Fake Pharmaceuticals A Growing Concern for Regulators

While most of the prescription drugs sold in the United States are what they appear to be on their packaging, a growing number of counterfeit pharmaceuticals have infiltrated foreign markets. A wide range of drugs, from Viagra to heart and cancer medicines, have been found to be faked or made in substandard facilities with minimal quality control, Fierce Pharma reported.

Officials recognize that the problem is on the rise, but regulating the entire supply chain from raw materials to retailers is a complex and difficult task. Dan Rather recently reported on counterfeit drugs being sold in Lagos, Nigeria. Many small markets in Lagos were found to be selling fake prescription drugs. Thousands of people have died in Nigeria after taking fake malaria drugs that failed to cure the deadly illness, the article said.

U.S. pharmaceutical companies spend millions of dollars to combat counterfeit drug operations around the world, both to protect profits and to save lives, the Huffington Post article reported. Government pharmaceutical regulators in India currently offer rewards for information on counterfeit drug producers and have increased legal consequences for those convicted of selling fake drugs, the Fierce Pharma article said.

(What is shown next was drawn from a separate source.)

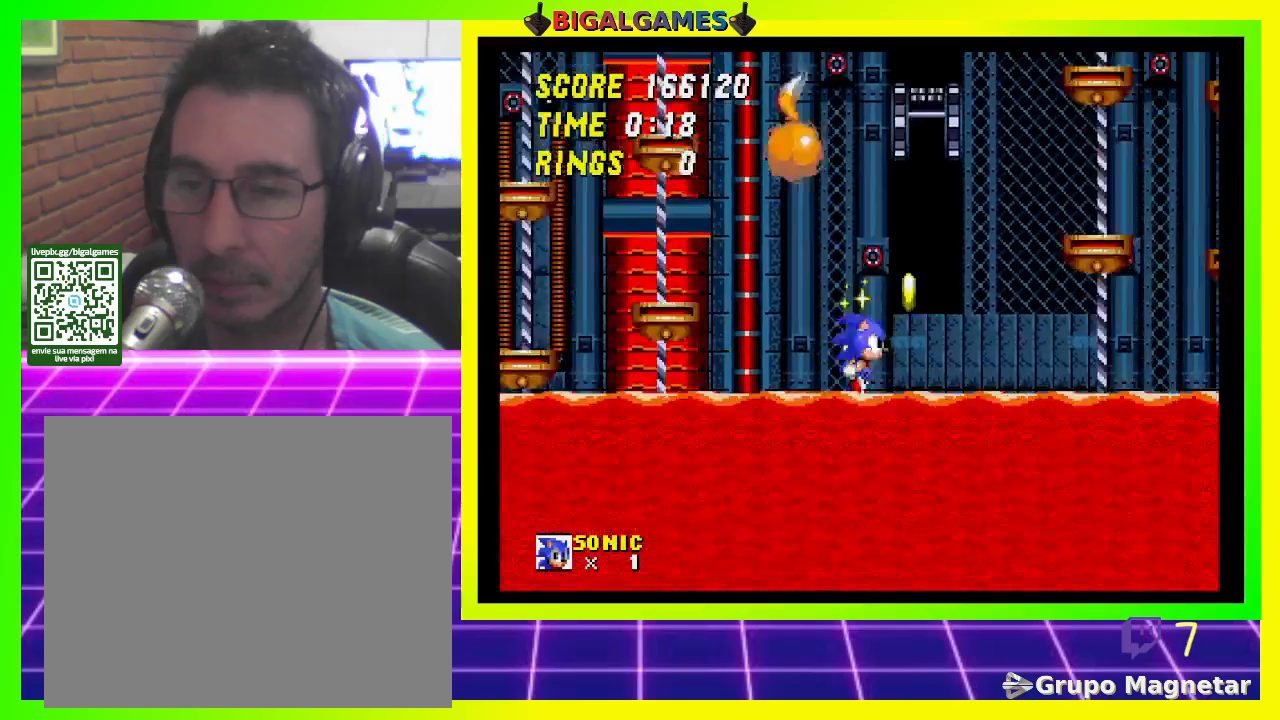
{"buttons": ["DPAD_RIGHT"], "left_stick": "center", "right_stick": "center", "events": [[33, "CROSS", "down"], [200, "CROSS", "up"], [267, "DPAD_RIGHT", "up"], [333, "DPAD_RIGHT", "down"]]}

A Star article exposed the rampant counterfeit drug production problem in India. The article said, “Experts say the global fake-drug industry, worth about $90 billion (U.S.), causes the deaths of almost 1 million people a year and is contributing to a rise in drug resistance.”

Experts estimate that anywhere from 1% to 25% of drugs produced in India are counterfeit. The reward program started by the Indian Health Ministry offers $55,000 for information on fake pharmaceutical drug producers. Anyone convicted of selling fake drugs in India can currently be sentenced to life in prison. Officials arrested 147 people last year alone in fake drug cases.

Fake pharmaceuticals include expired drugs, water-filled vials, and chalk powder in packets and capsules. Experts and regulators remain uncertain about the amount of counterfeit pharmaceuticals on the global market, but they estimate much higher percentages in third world countries than those in more developed nations.